Respuesta: (Las fórmulas y sus variantes están agotadas, el interrogatorio ha orillado al niño a elegir entre una afirmación o una negación cuyas consecuencias es absolutamente incapaz de prever y una evasión que, por lo pronto, lo deja al margen del conflicto): A saber.
Lo sabrán los teólogos porque es su oficio; pero él ¿qué necesidad tiene de estarse metiendo en camisa de once varas? Y lo grave del asunto es que no hay camisa que no sea de once varas para nosotros.

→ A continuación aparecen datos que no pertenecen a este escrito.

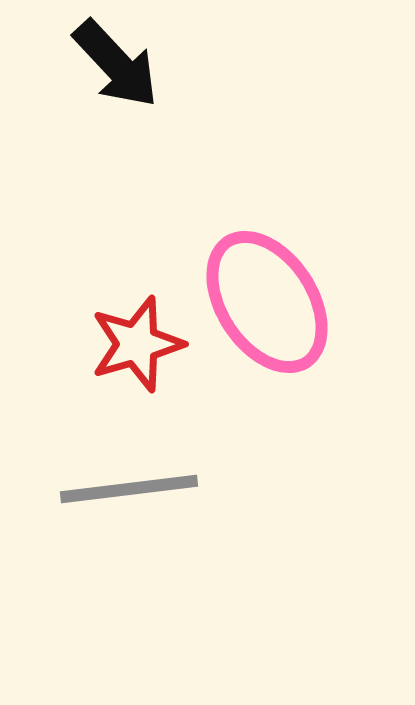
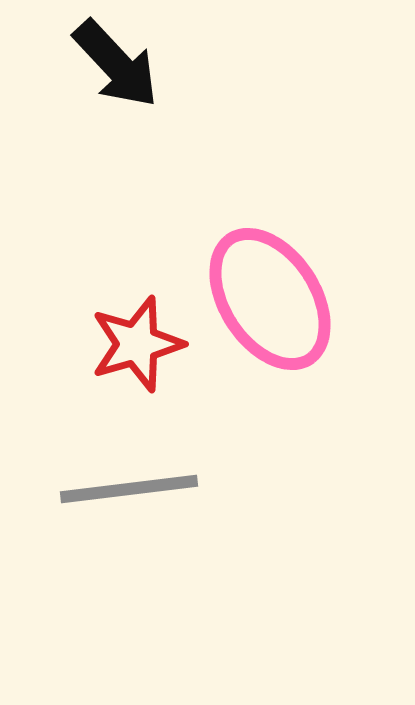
pink ellipse: moved 3 px right, 3 px up
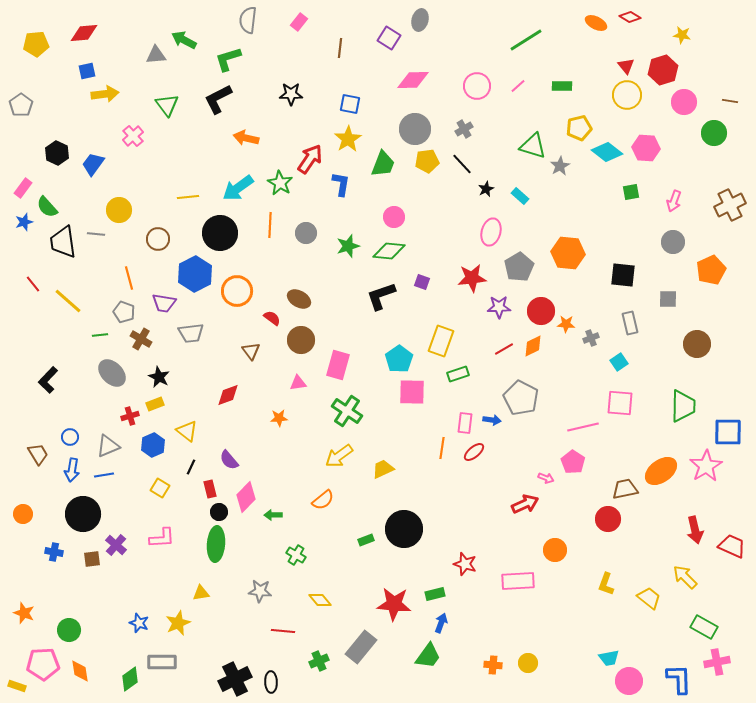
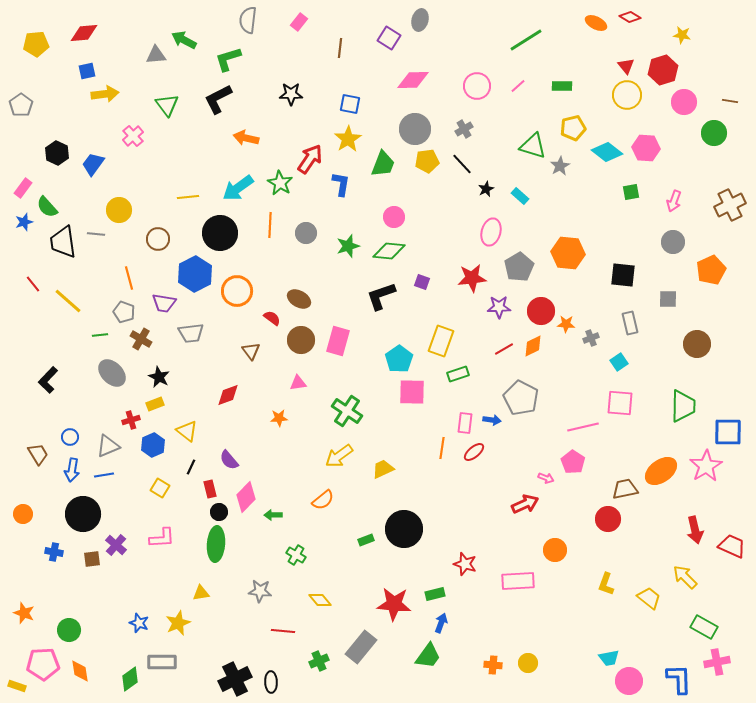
yellow pentagon at (579, 128): moved 6 px left
pink rectangle at (338, 365): moved 24 px up
red cross at (130, 416): moved 1 px right, 4 px down
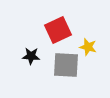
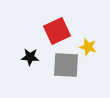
red square: moved 1 px left, 1 px down
black star: moved 1 px left, 1 px down
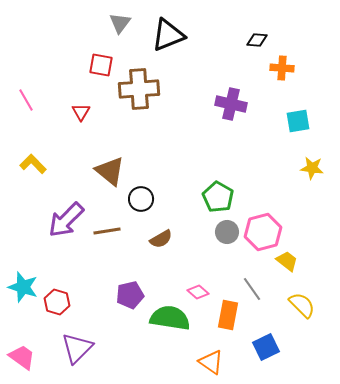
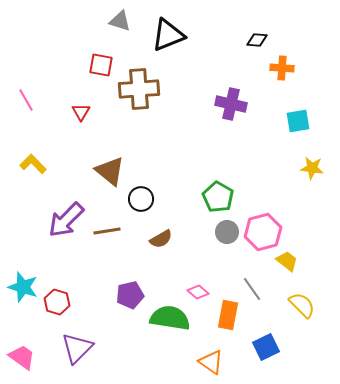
gray triangle: moved 2 px up; rotated 50 degrees counterclockwise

Si se indaga sobre cómo nos ha ido, informamos que “ahí nomás”. No es posible condolerse ni congratularse con una suerte que, bien a bien, no acertamos a determinar. Entonces lanzamos una generalidad: “así es la vida, mano”. Que el otro complementa con un ¿escéptico?, ¿resignado?, ¿cínico?: “ni modo”.
Si se quiere conocer nuestra opinión sobre algo (la calidad de una cerveza, las alternativas del clima, las posibilidades de que Fulano sea el Tapado), llegamos al colmo del compromiso cuando exclamamos de una manera irrebatible: “Ni hablar”.
Cada encuentro, cada diálogo es un torneo con la Esfinge. Y lo que nos preocupa no es tanto los enigmas que nos propone, sino el habernos quedado en ayunas acerca del modo con que los hemos resuelto.
Excélsior, 28 de junio de 1969, pp. 6A, 8A.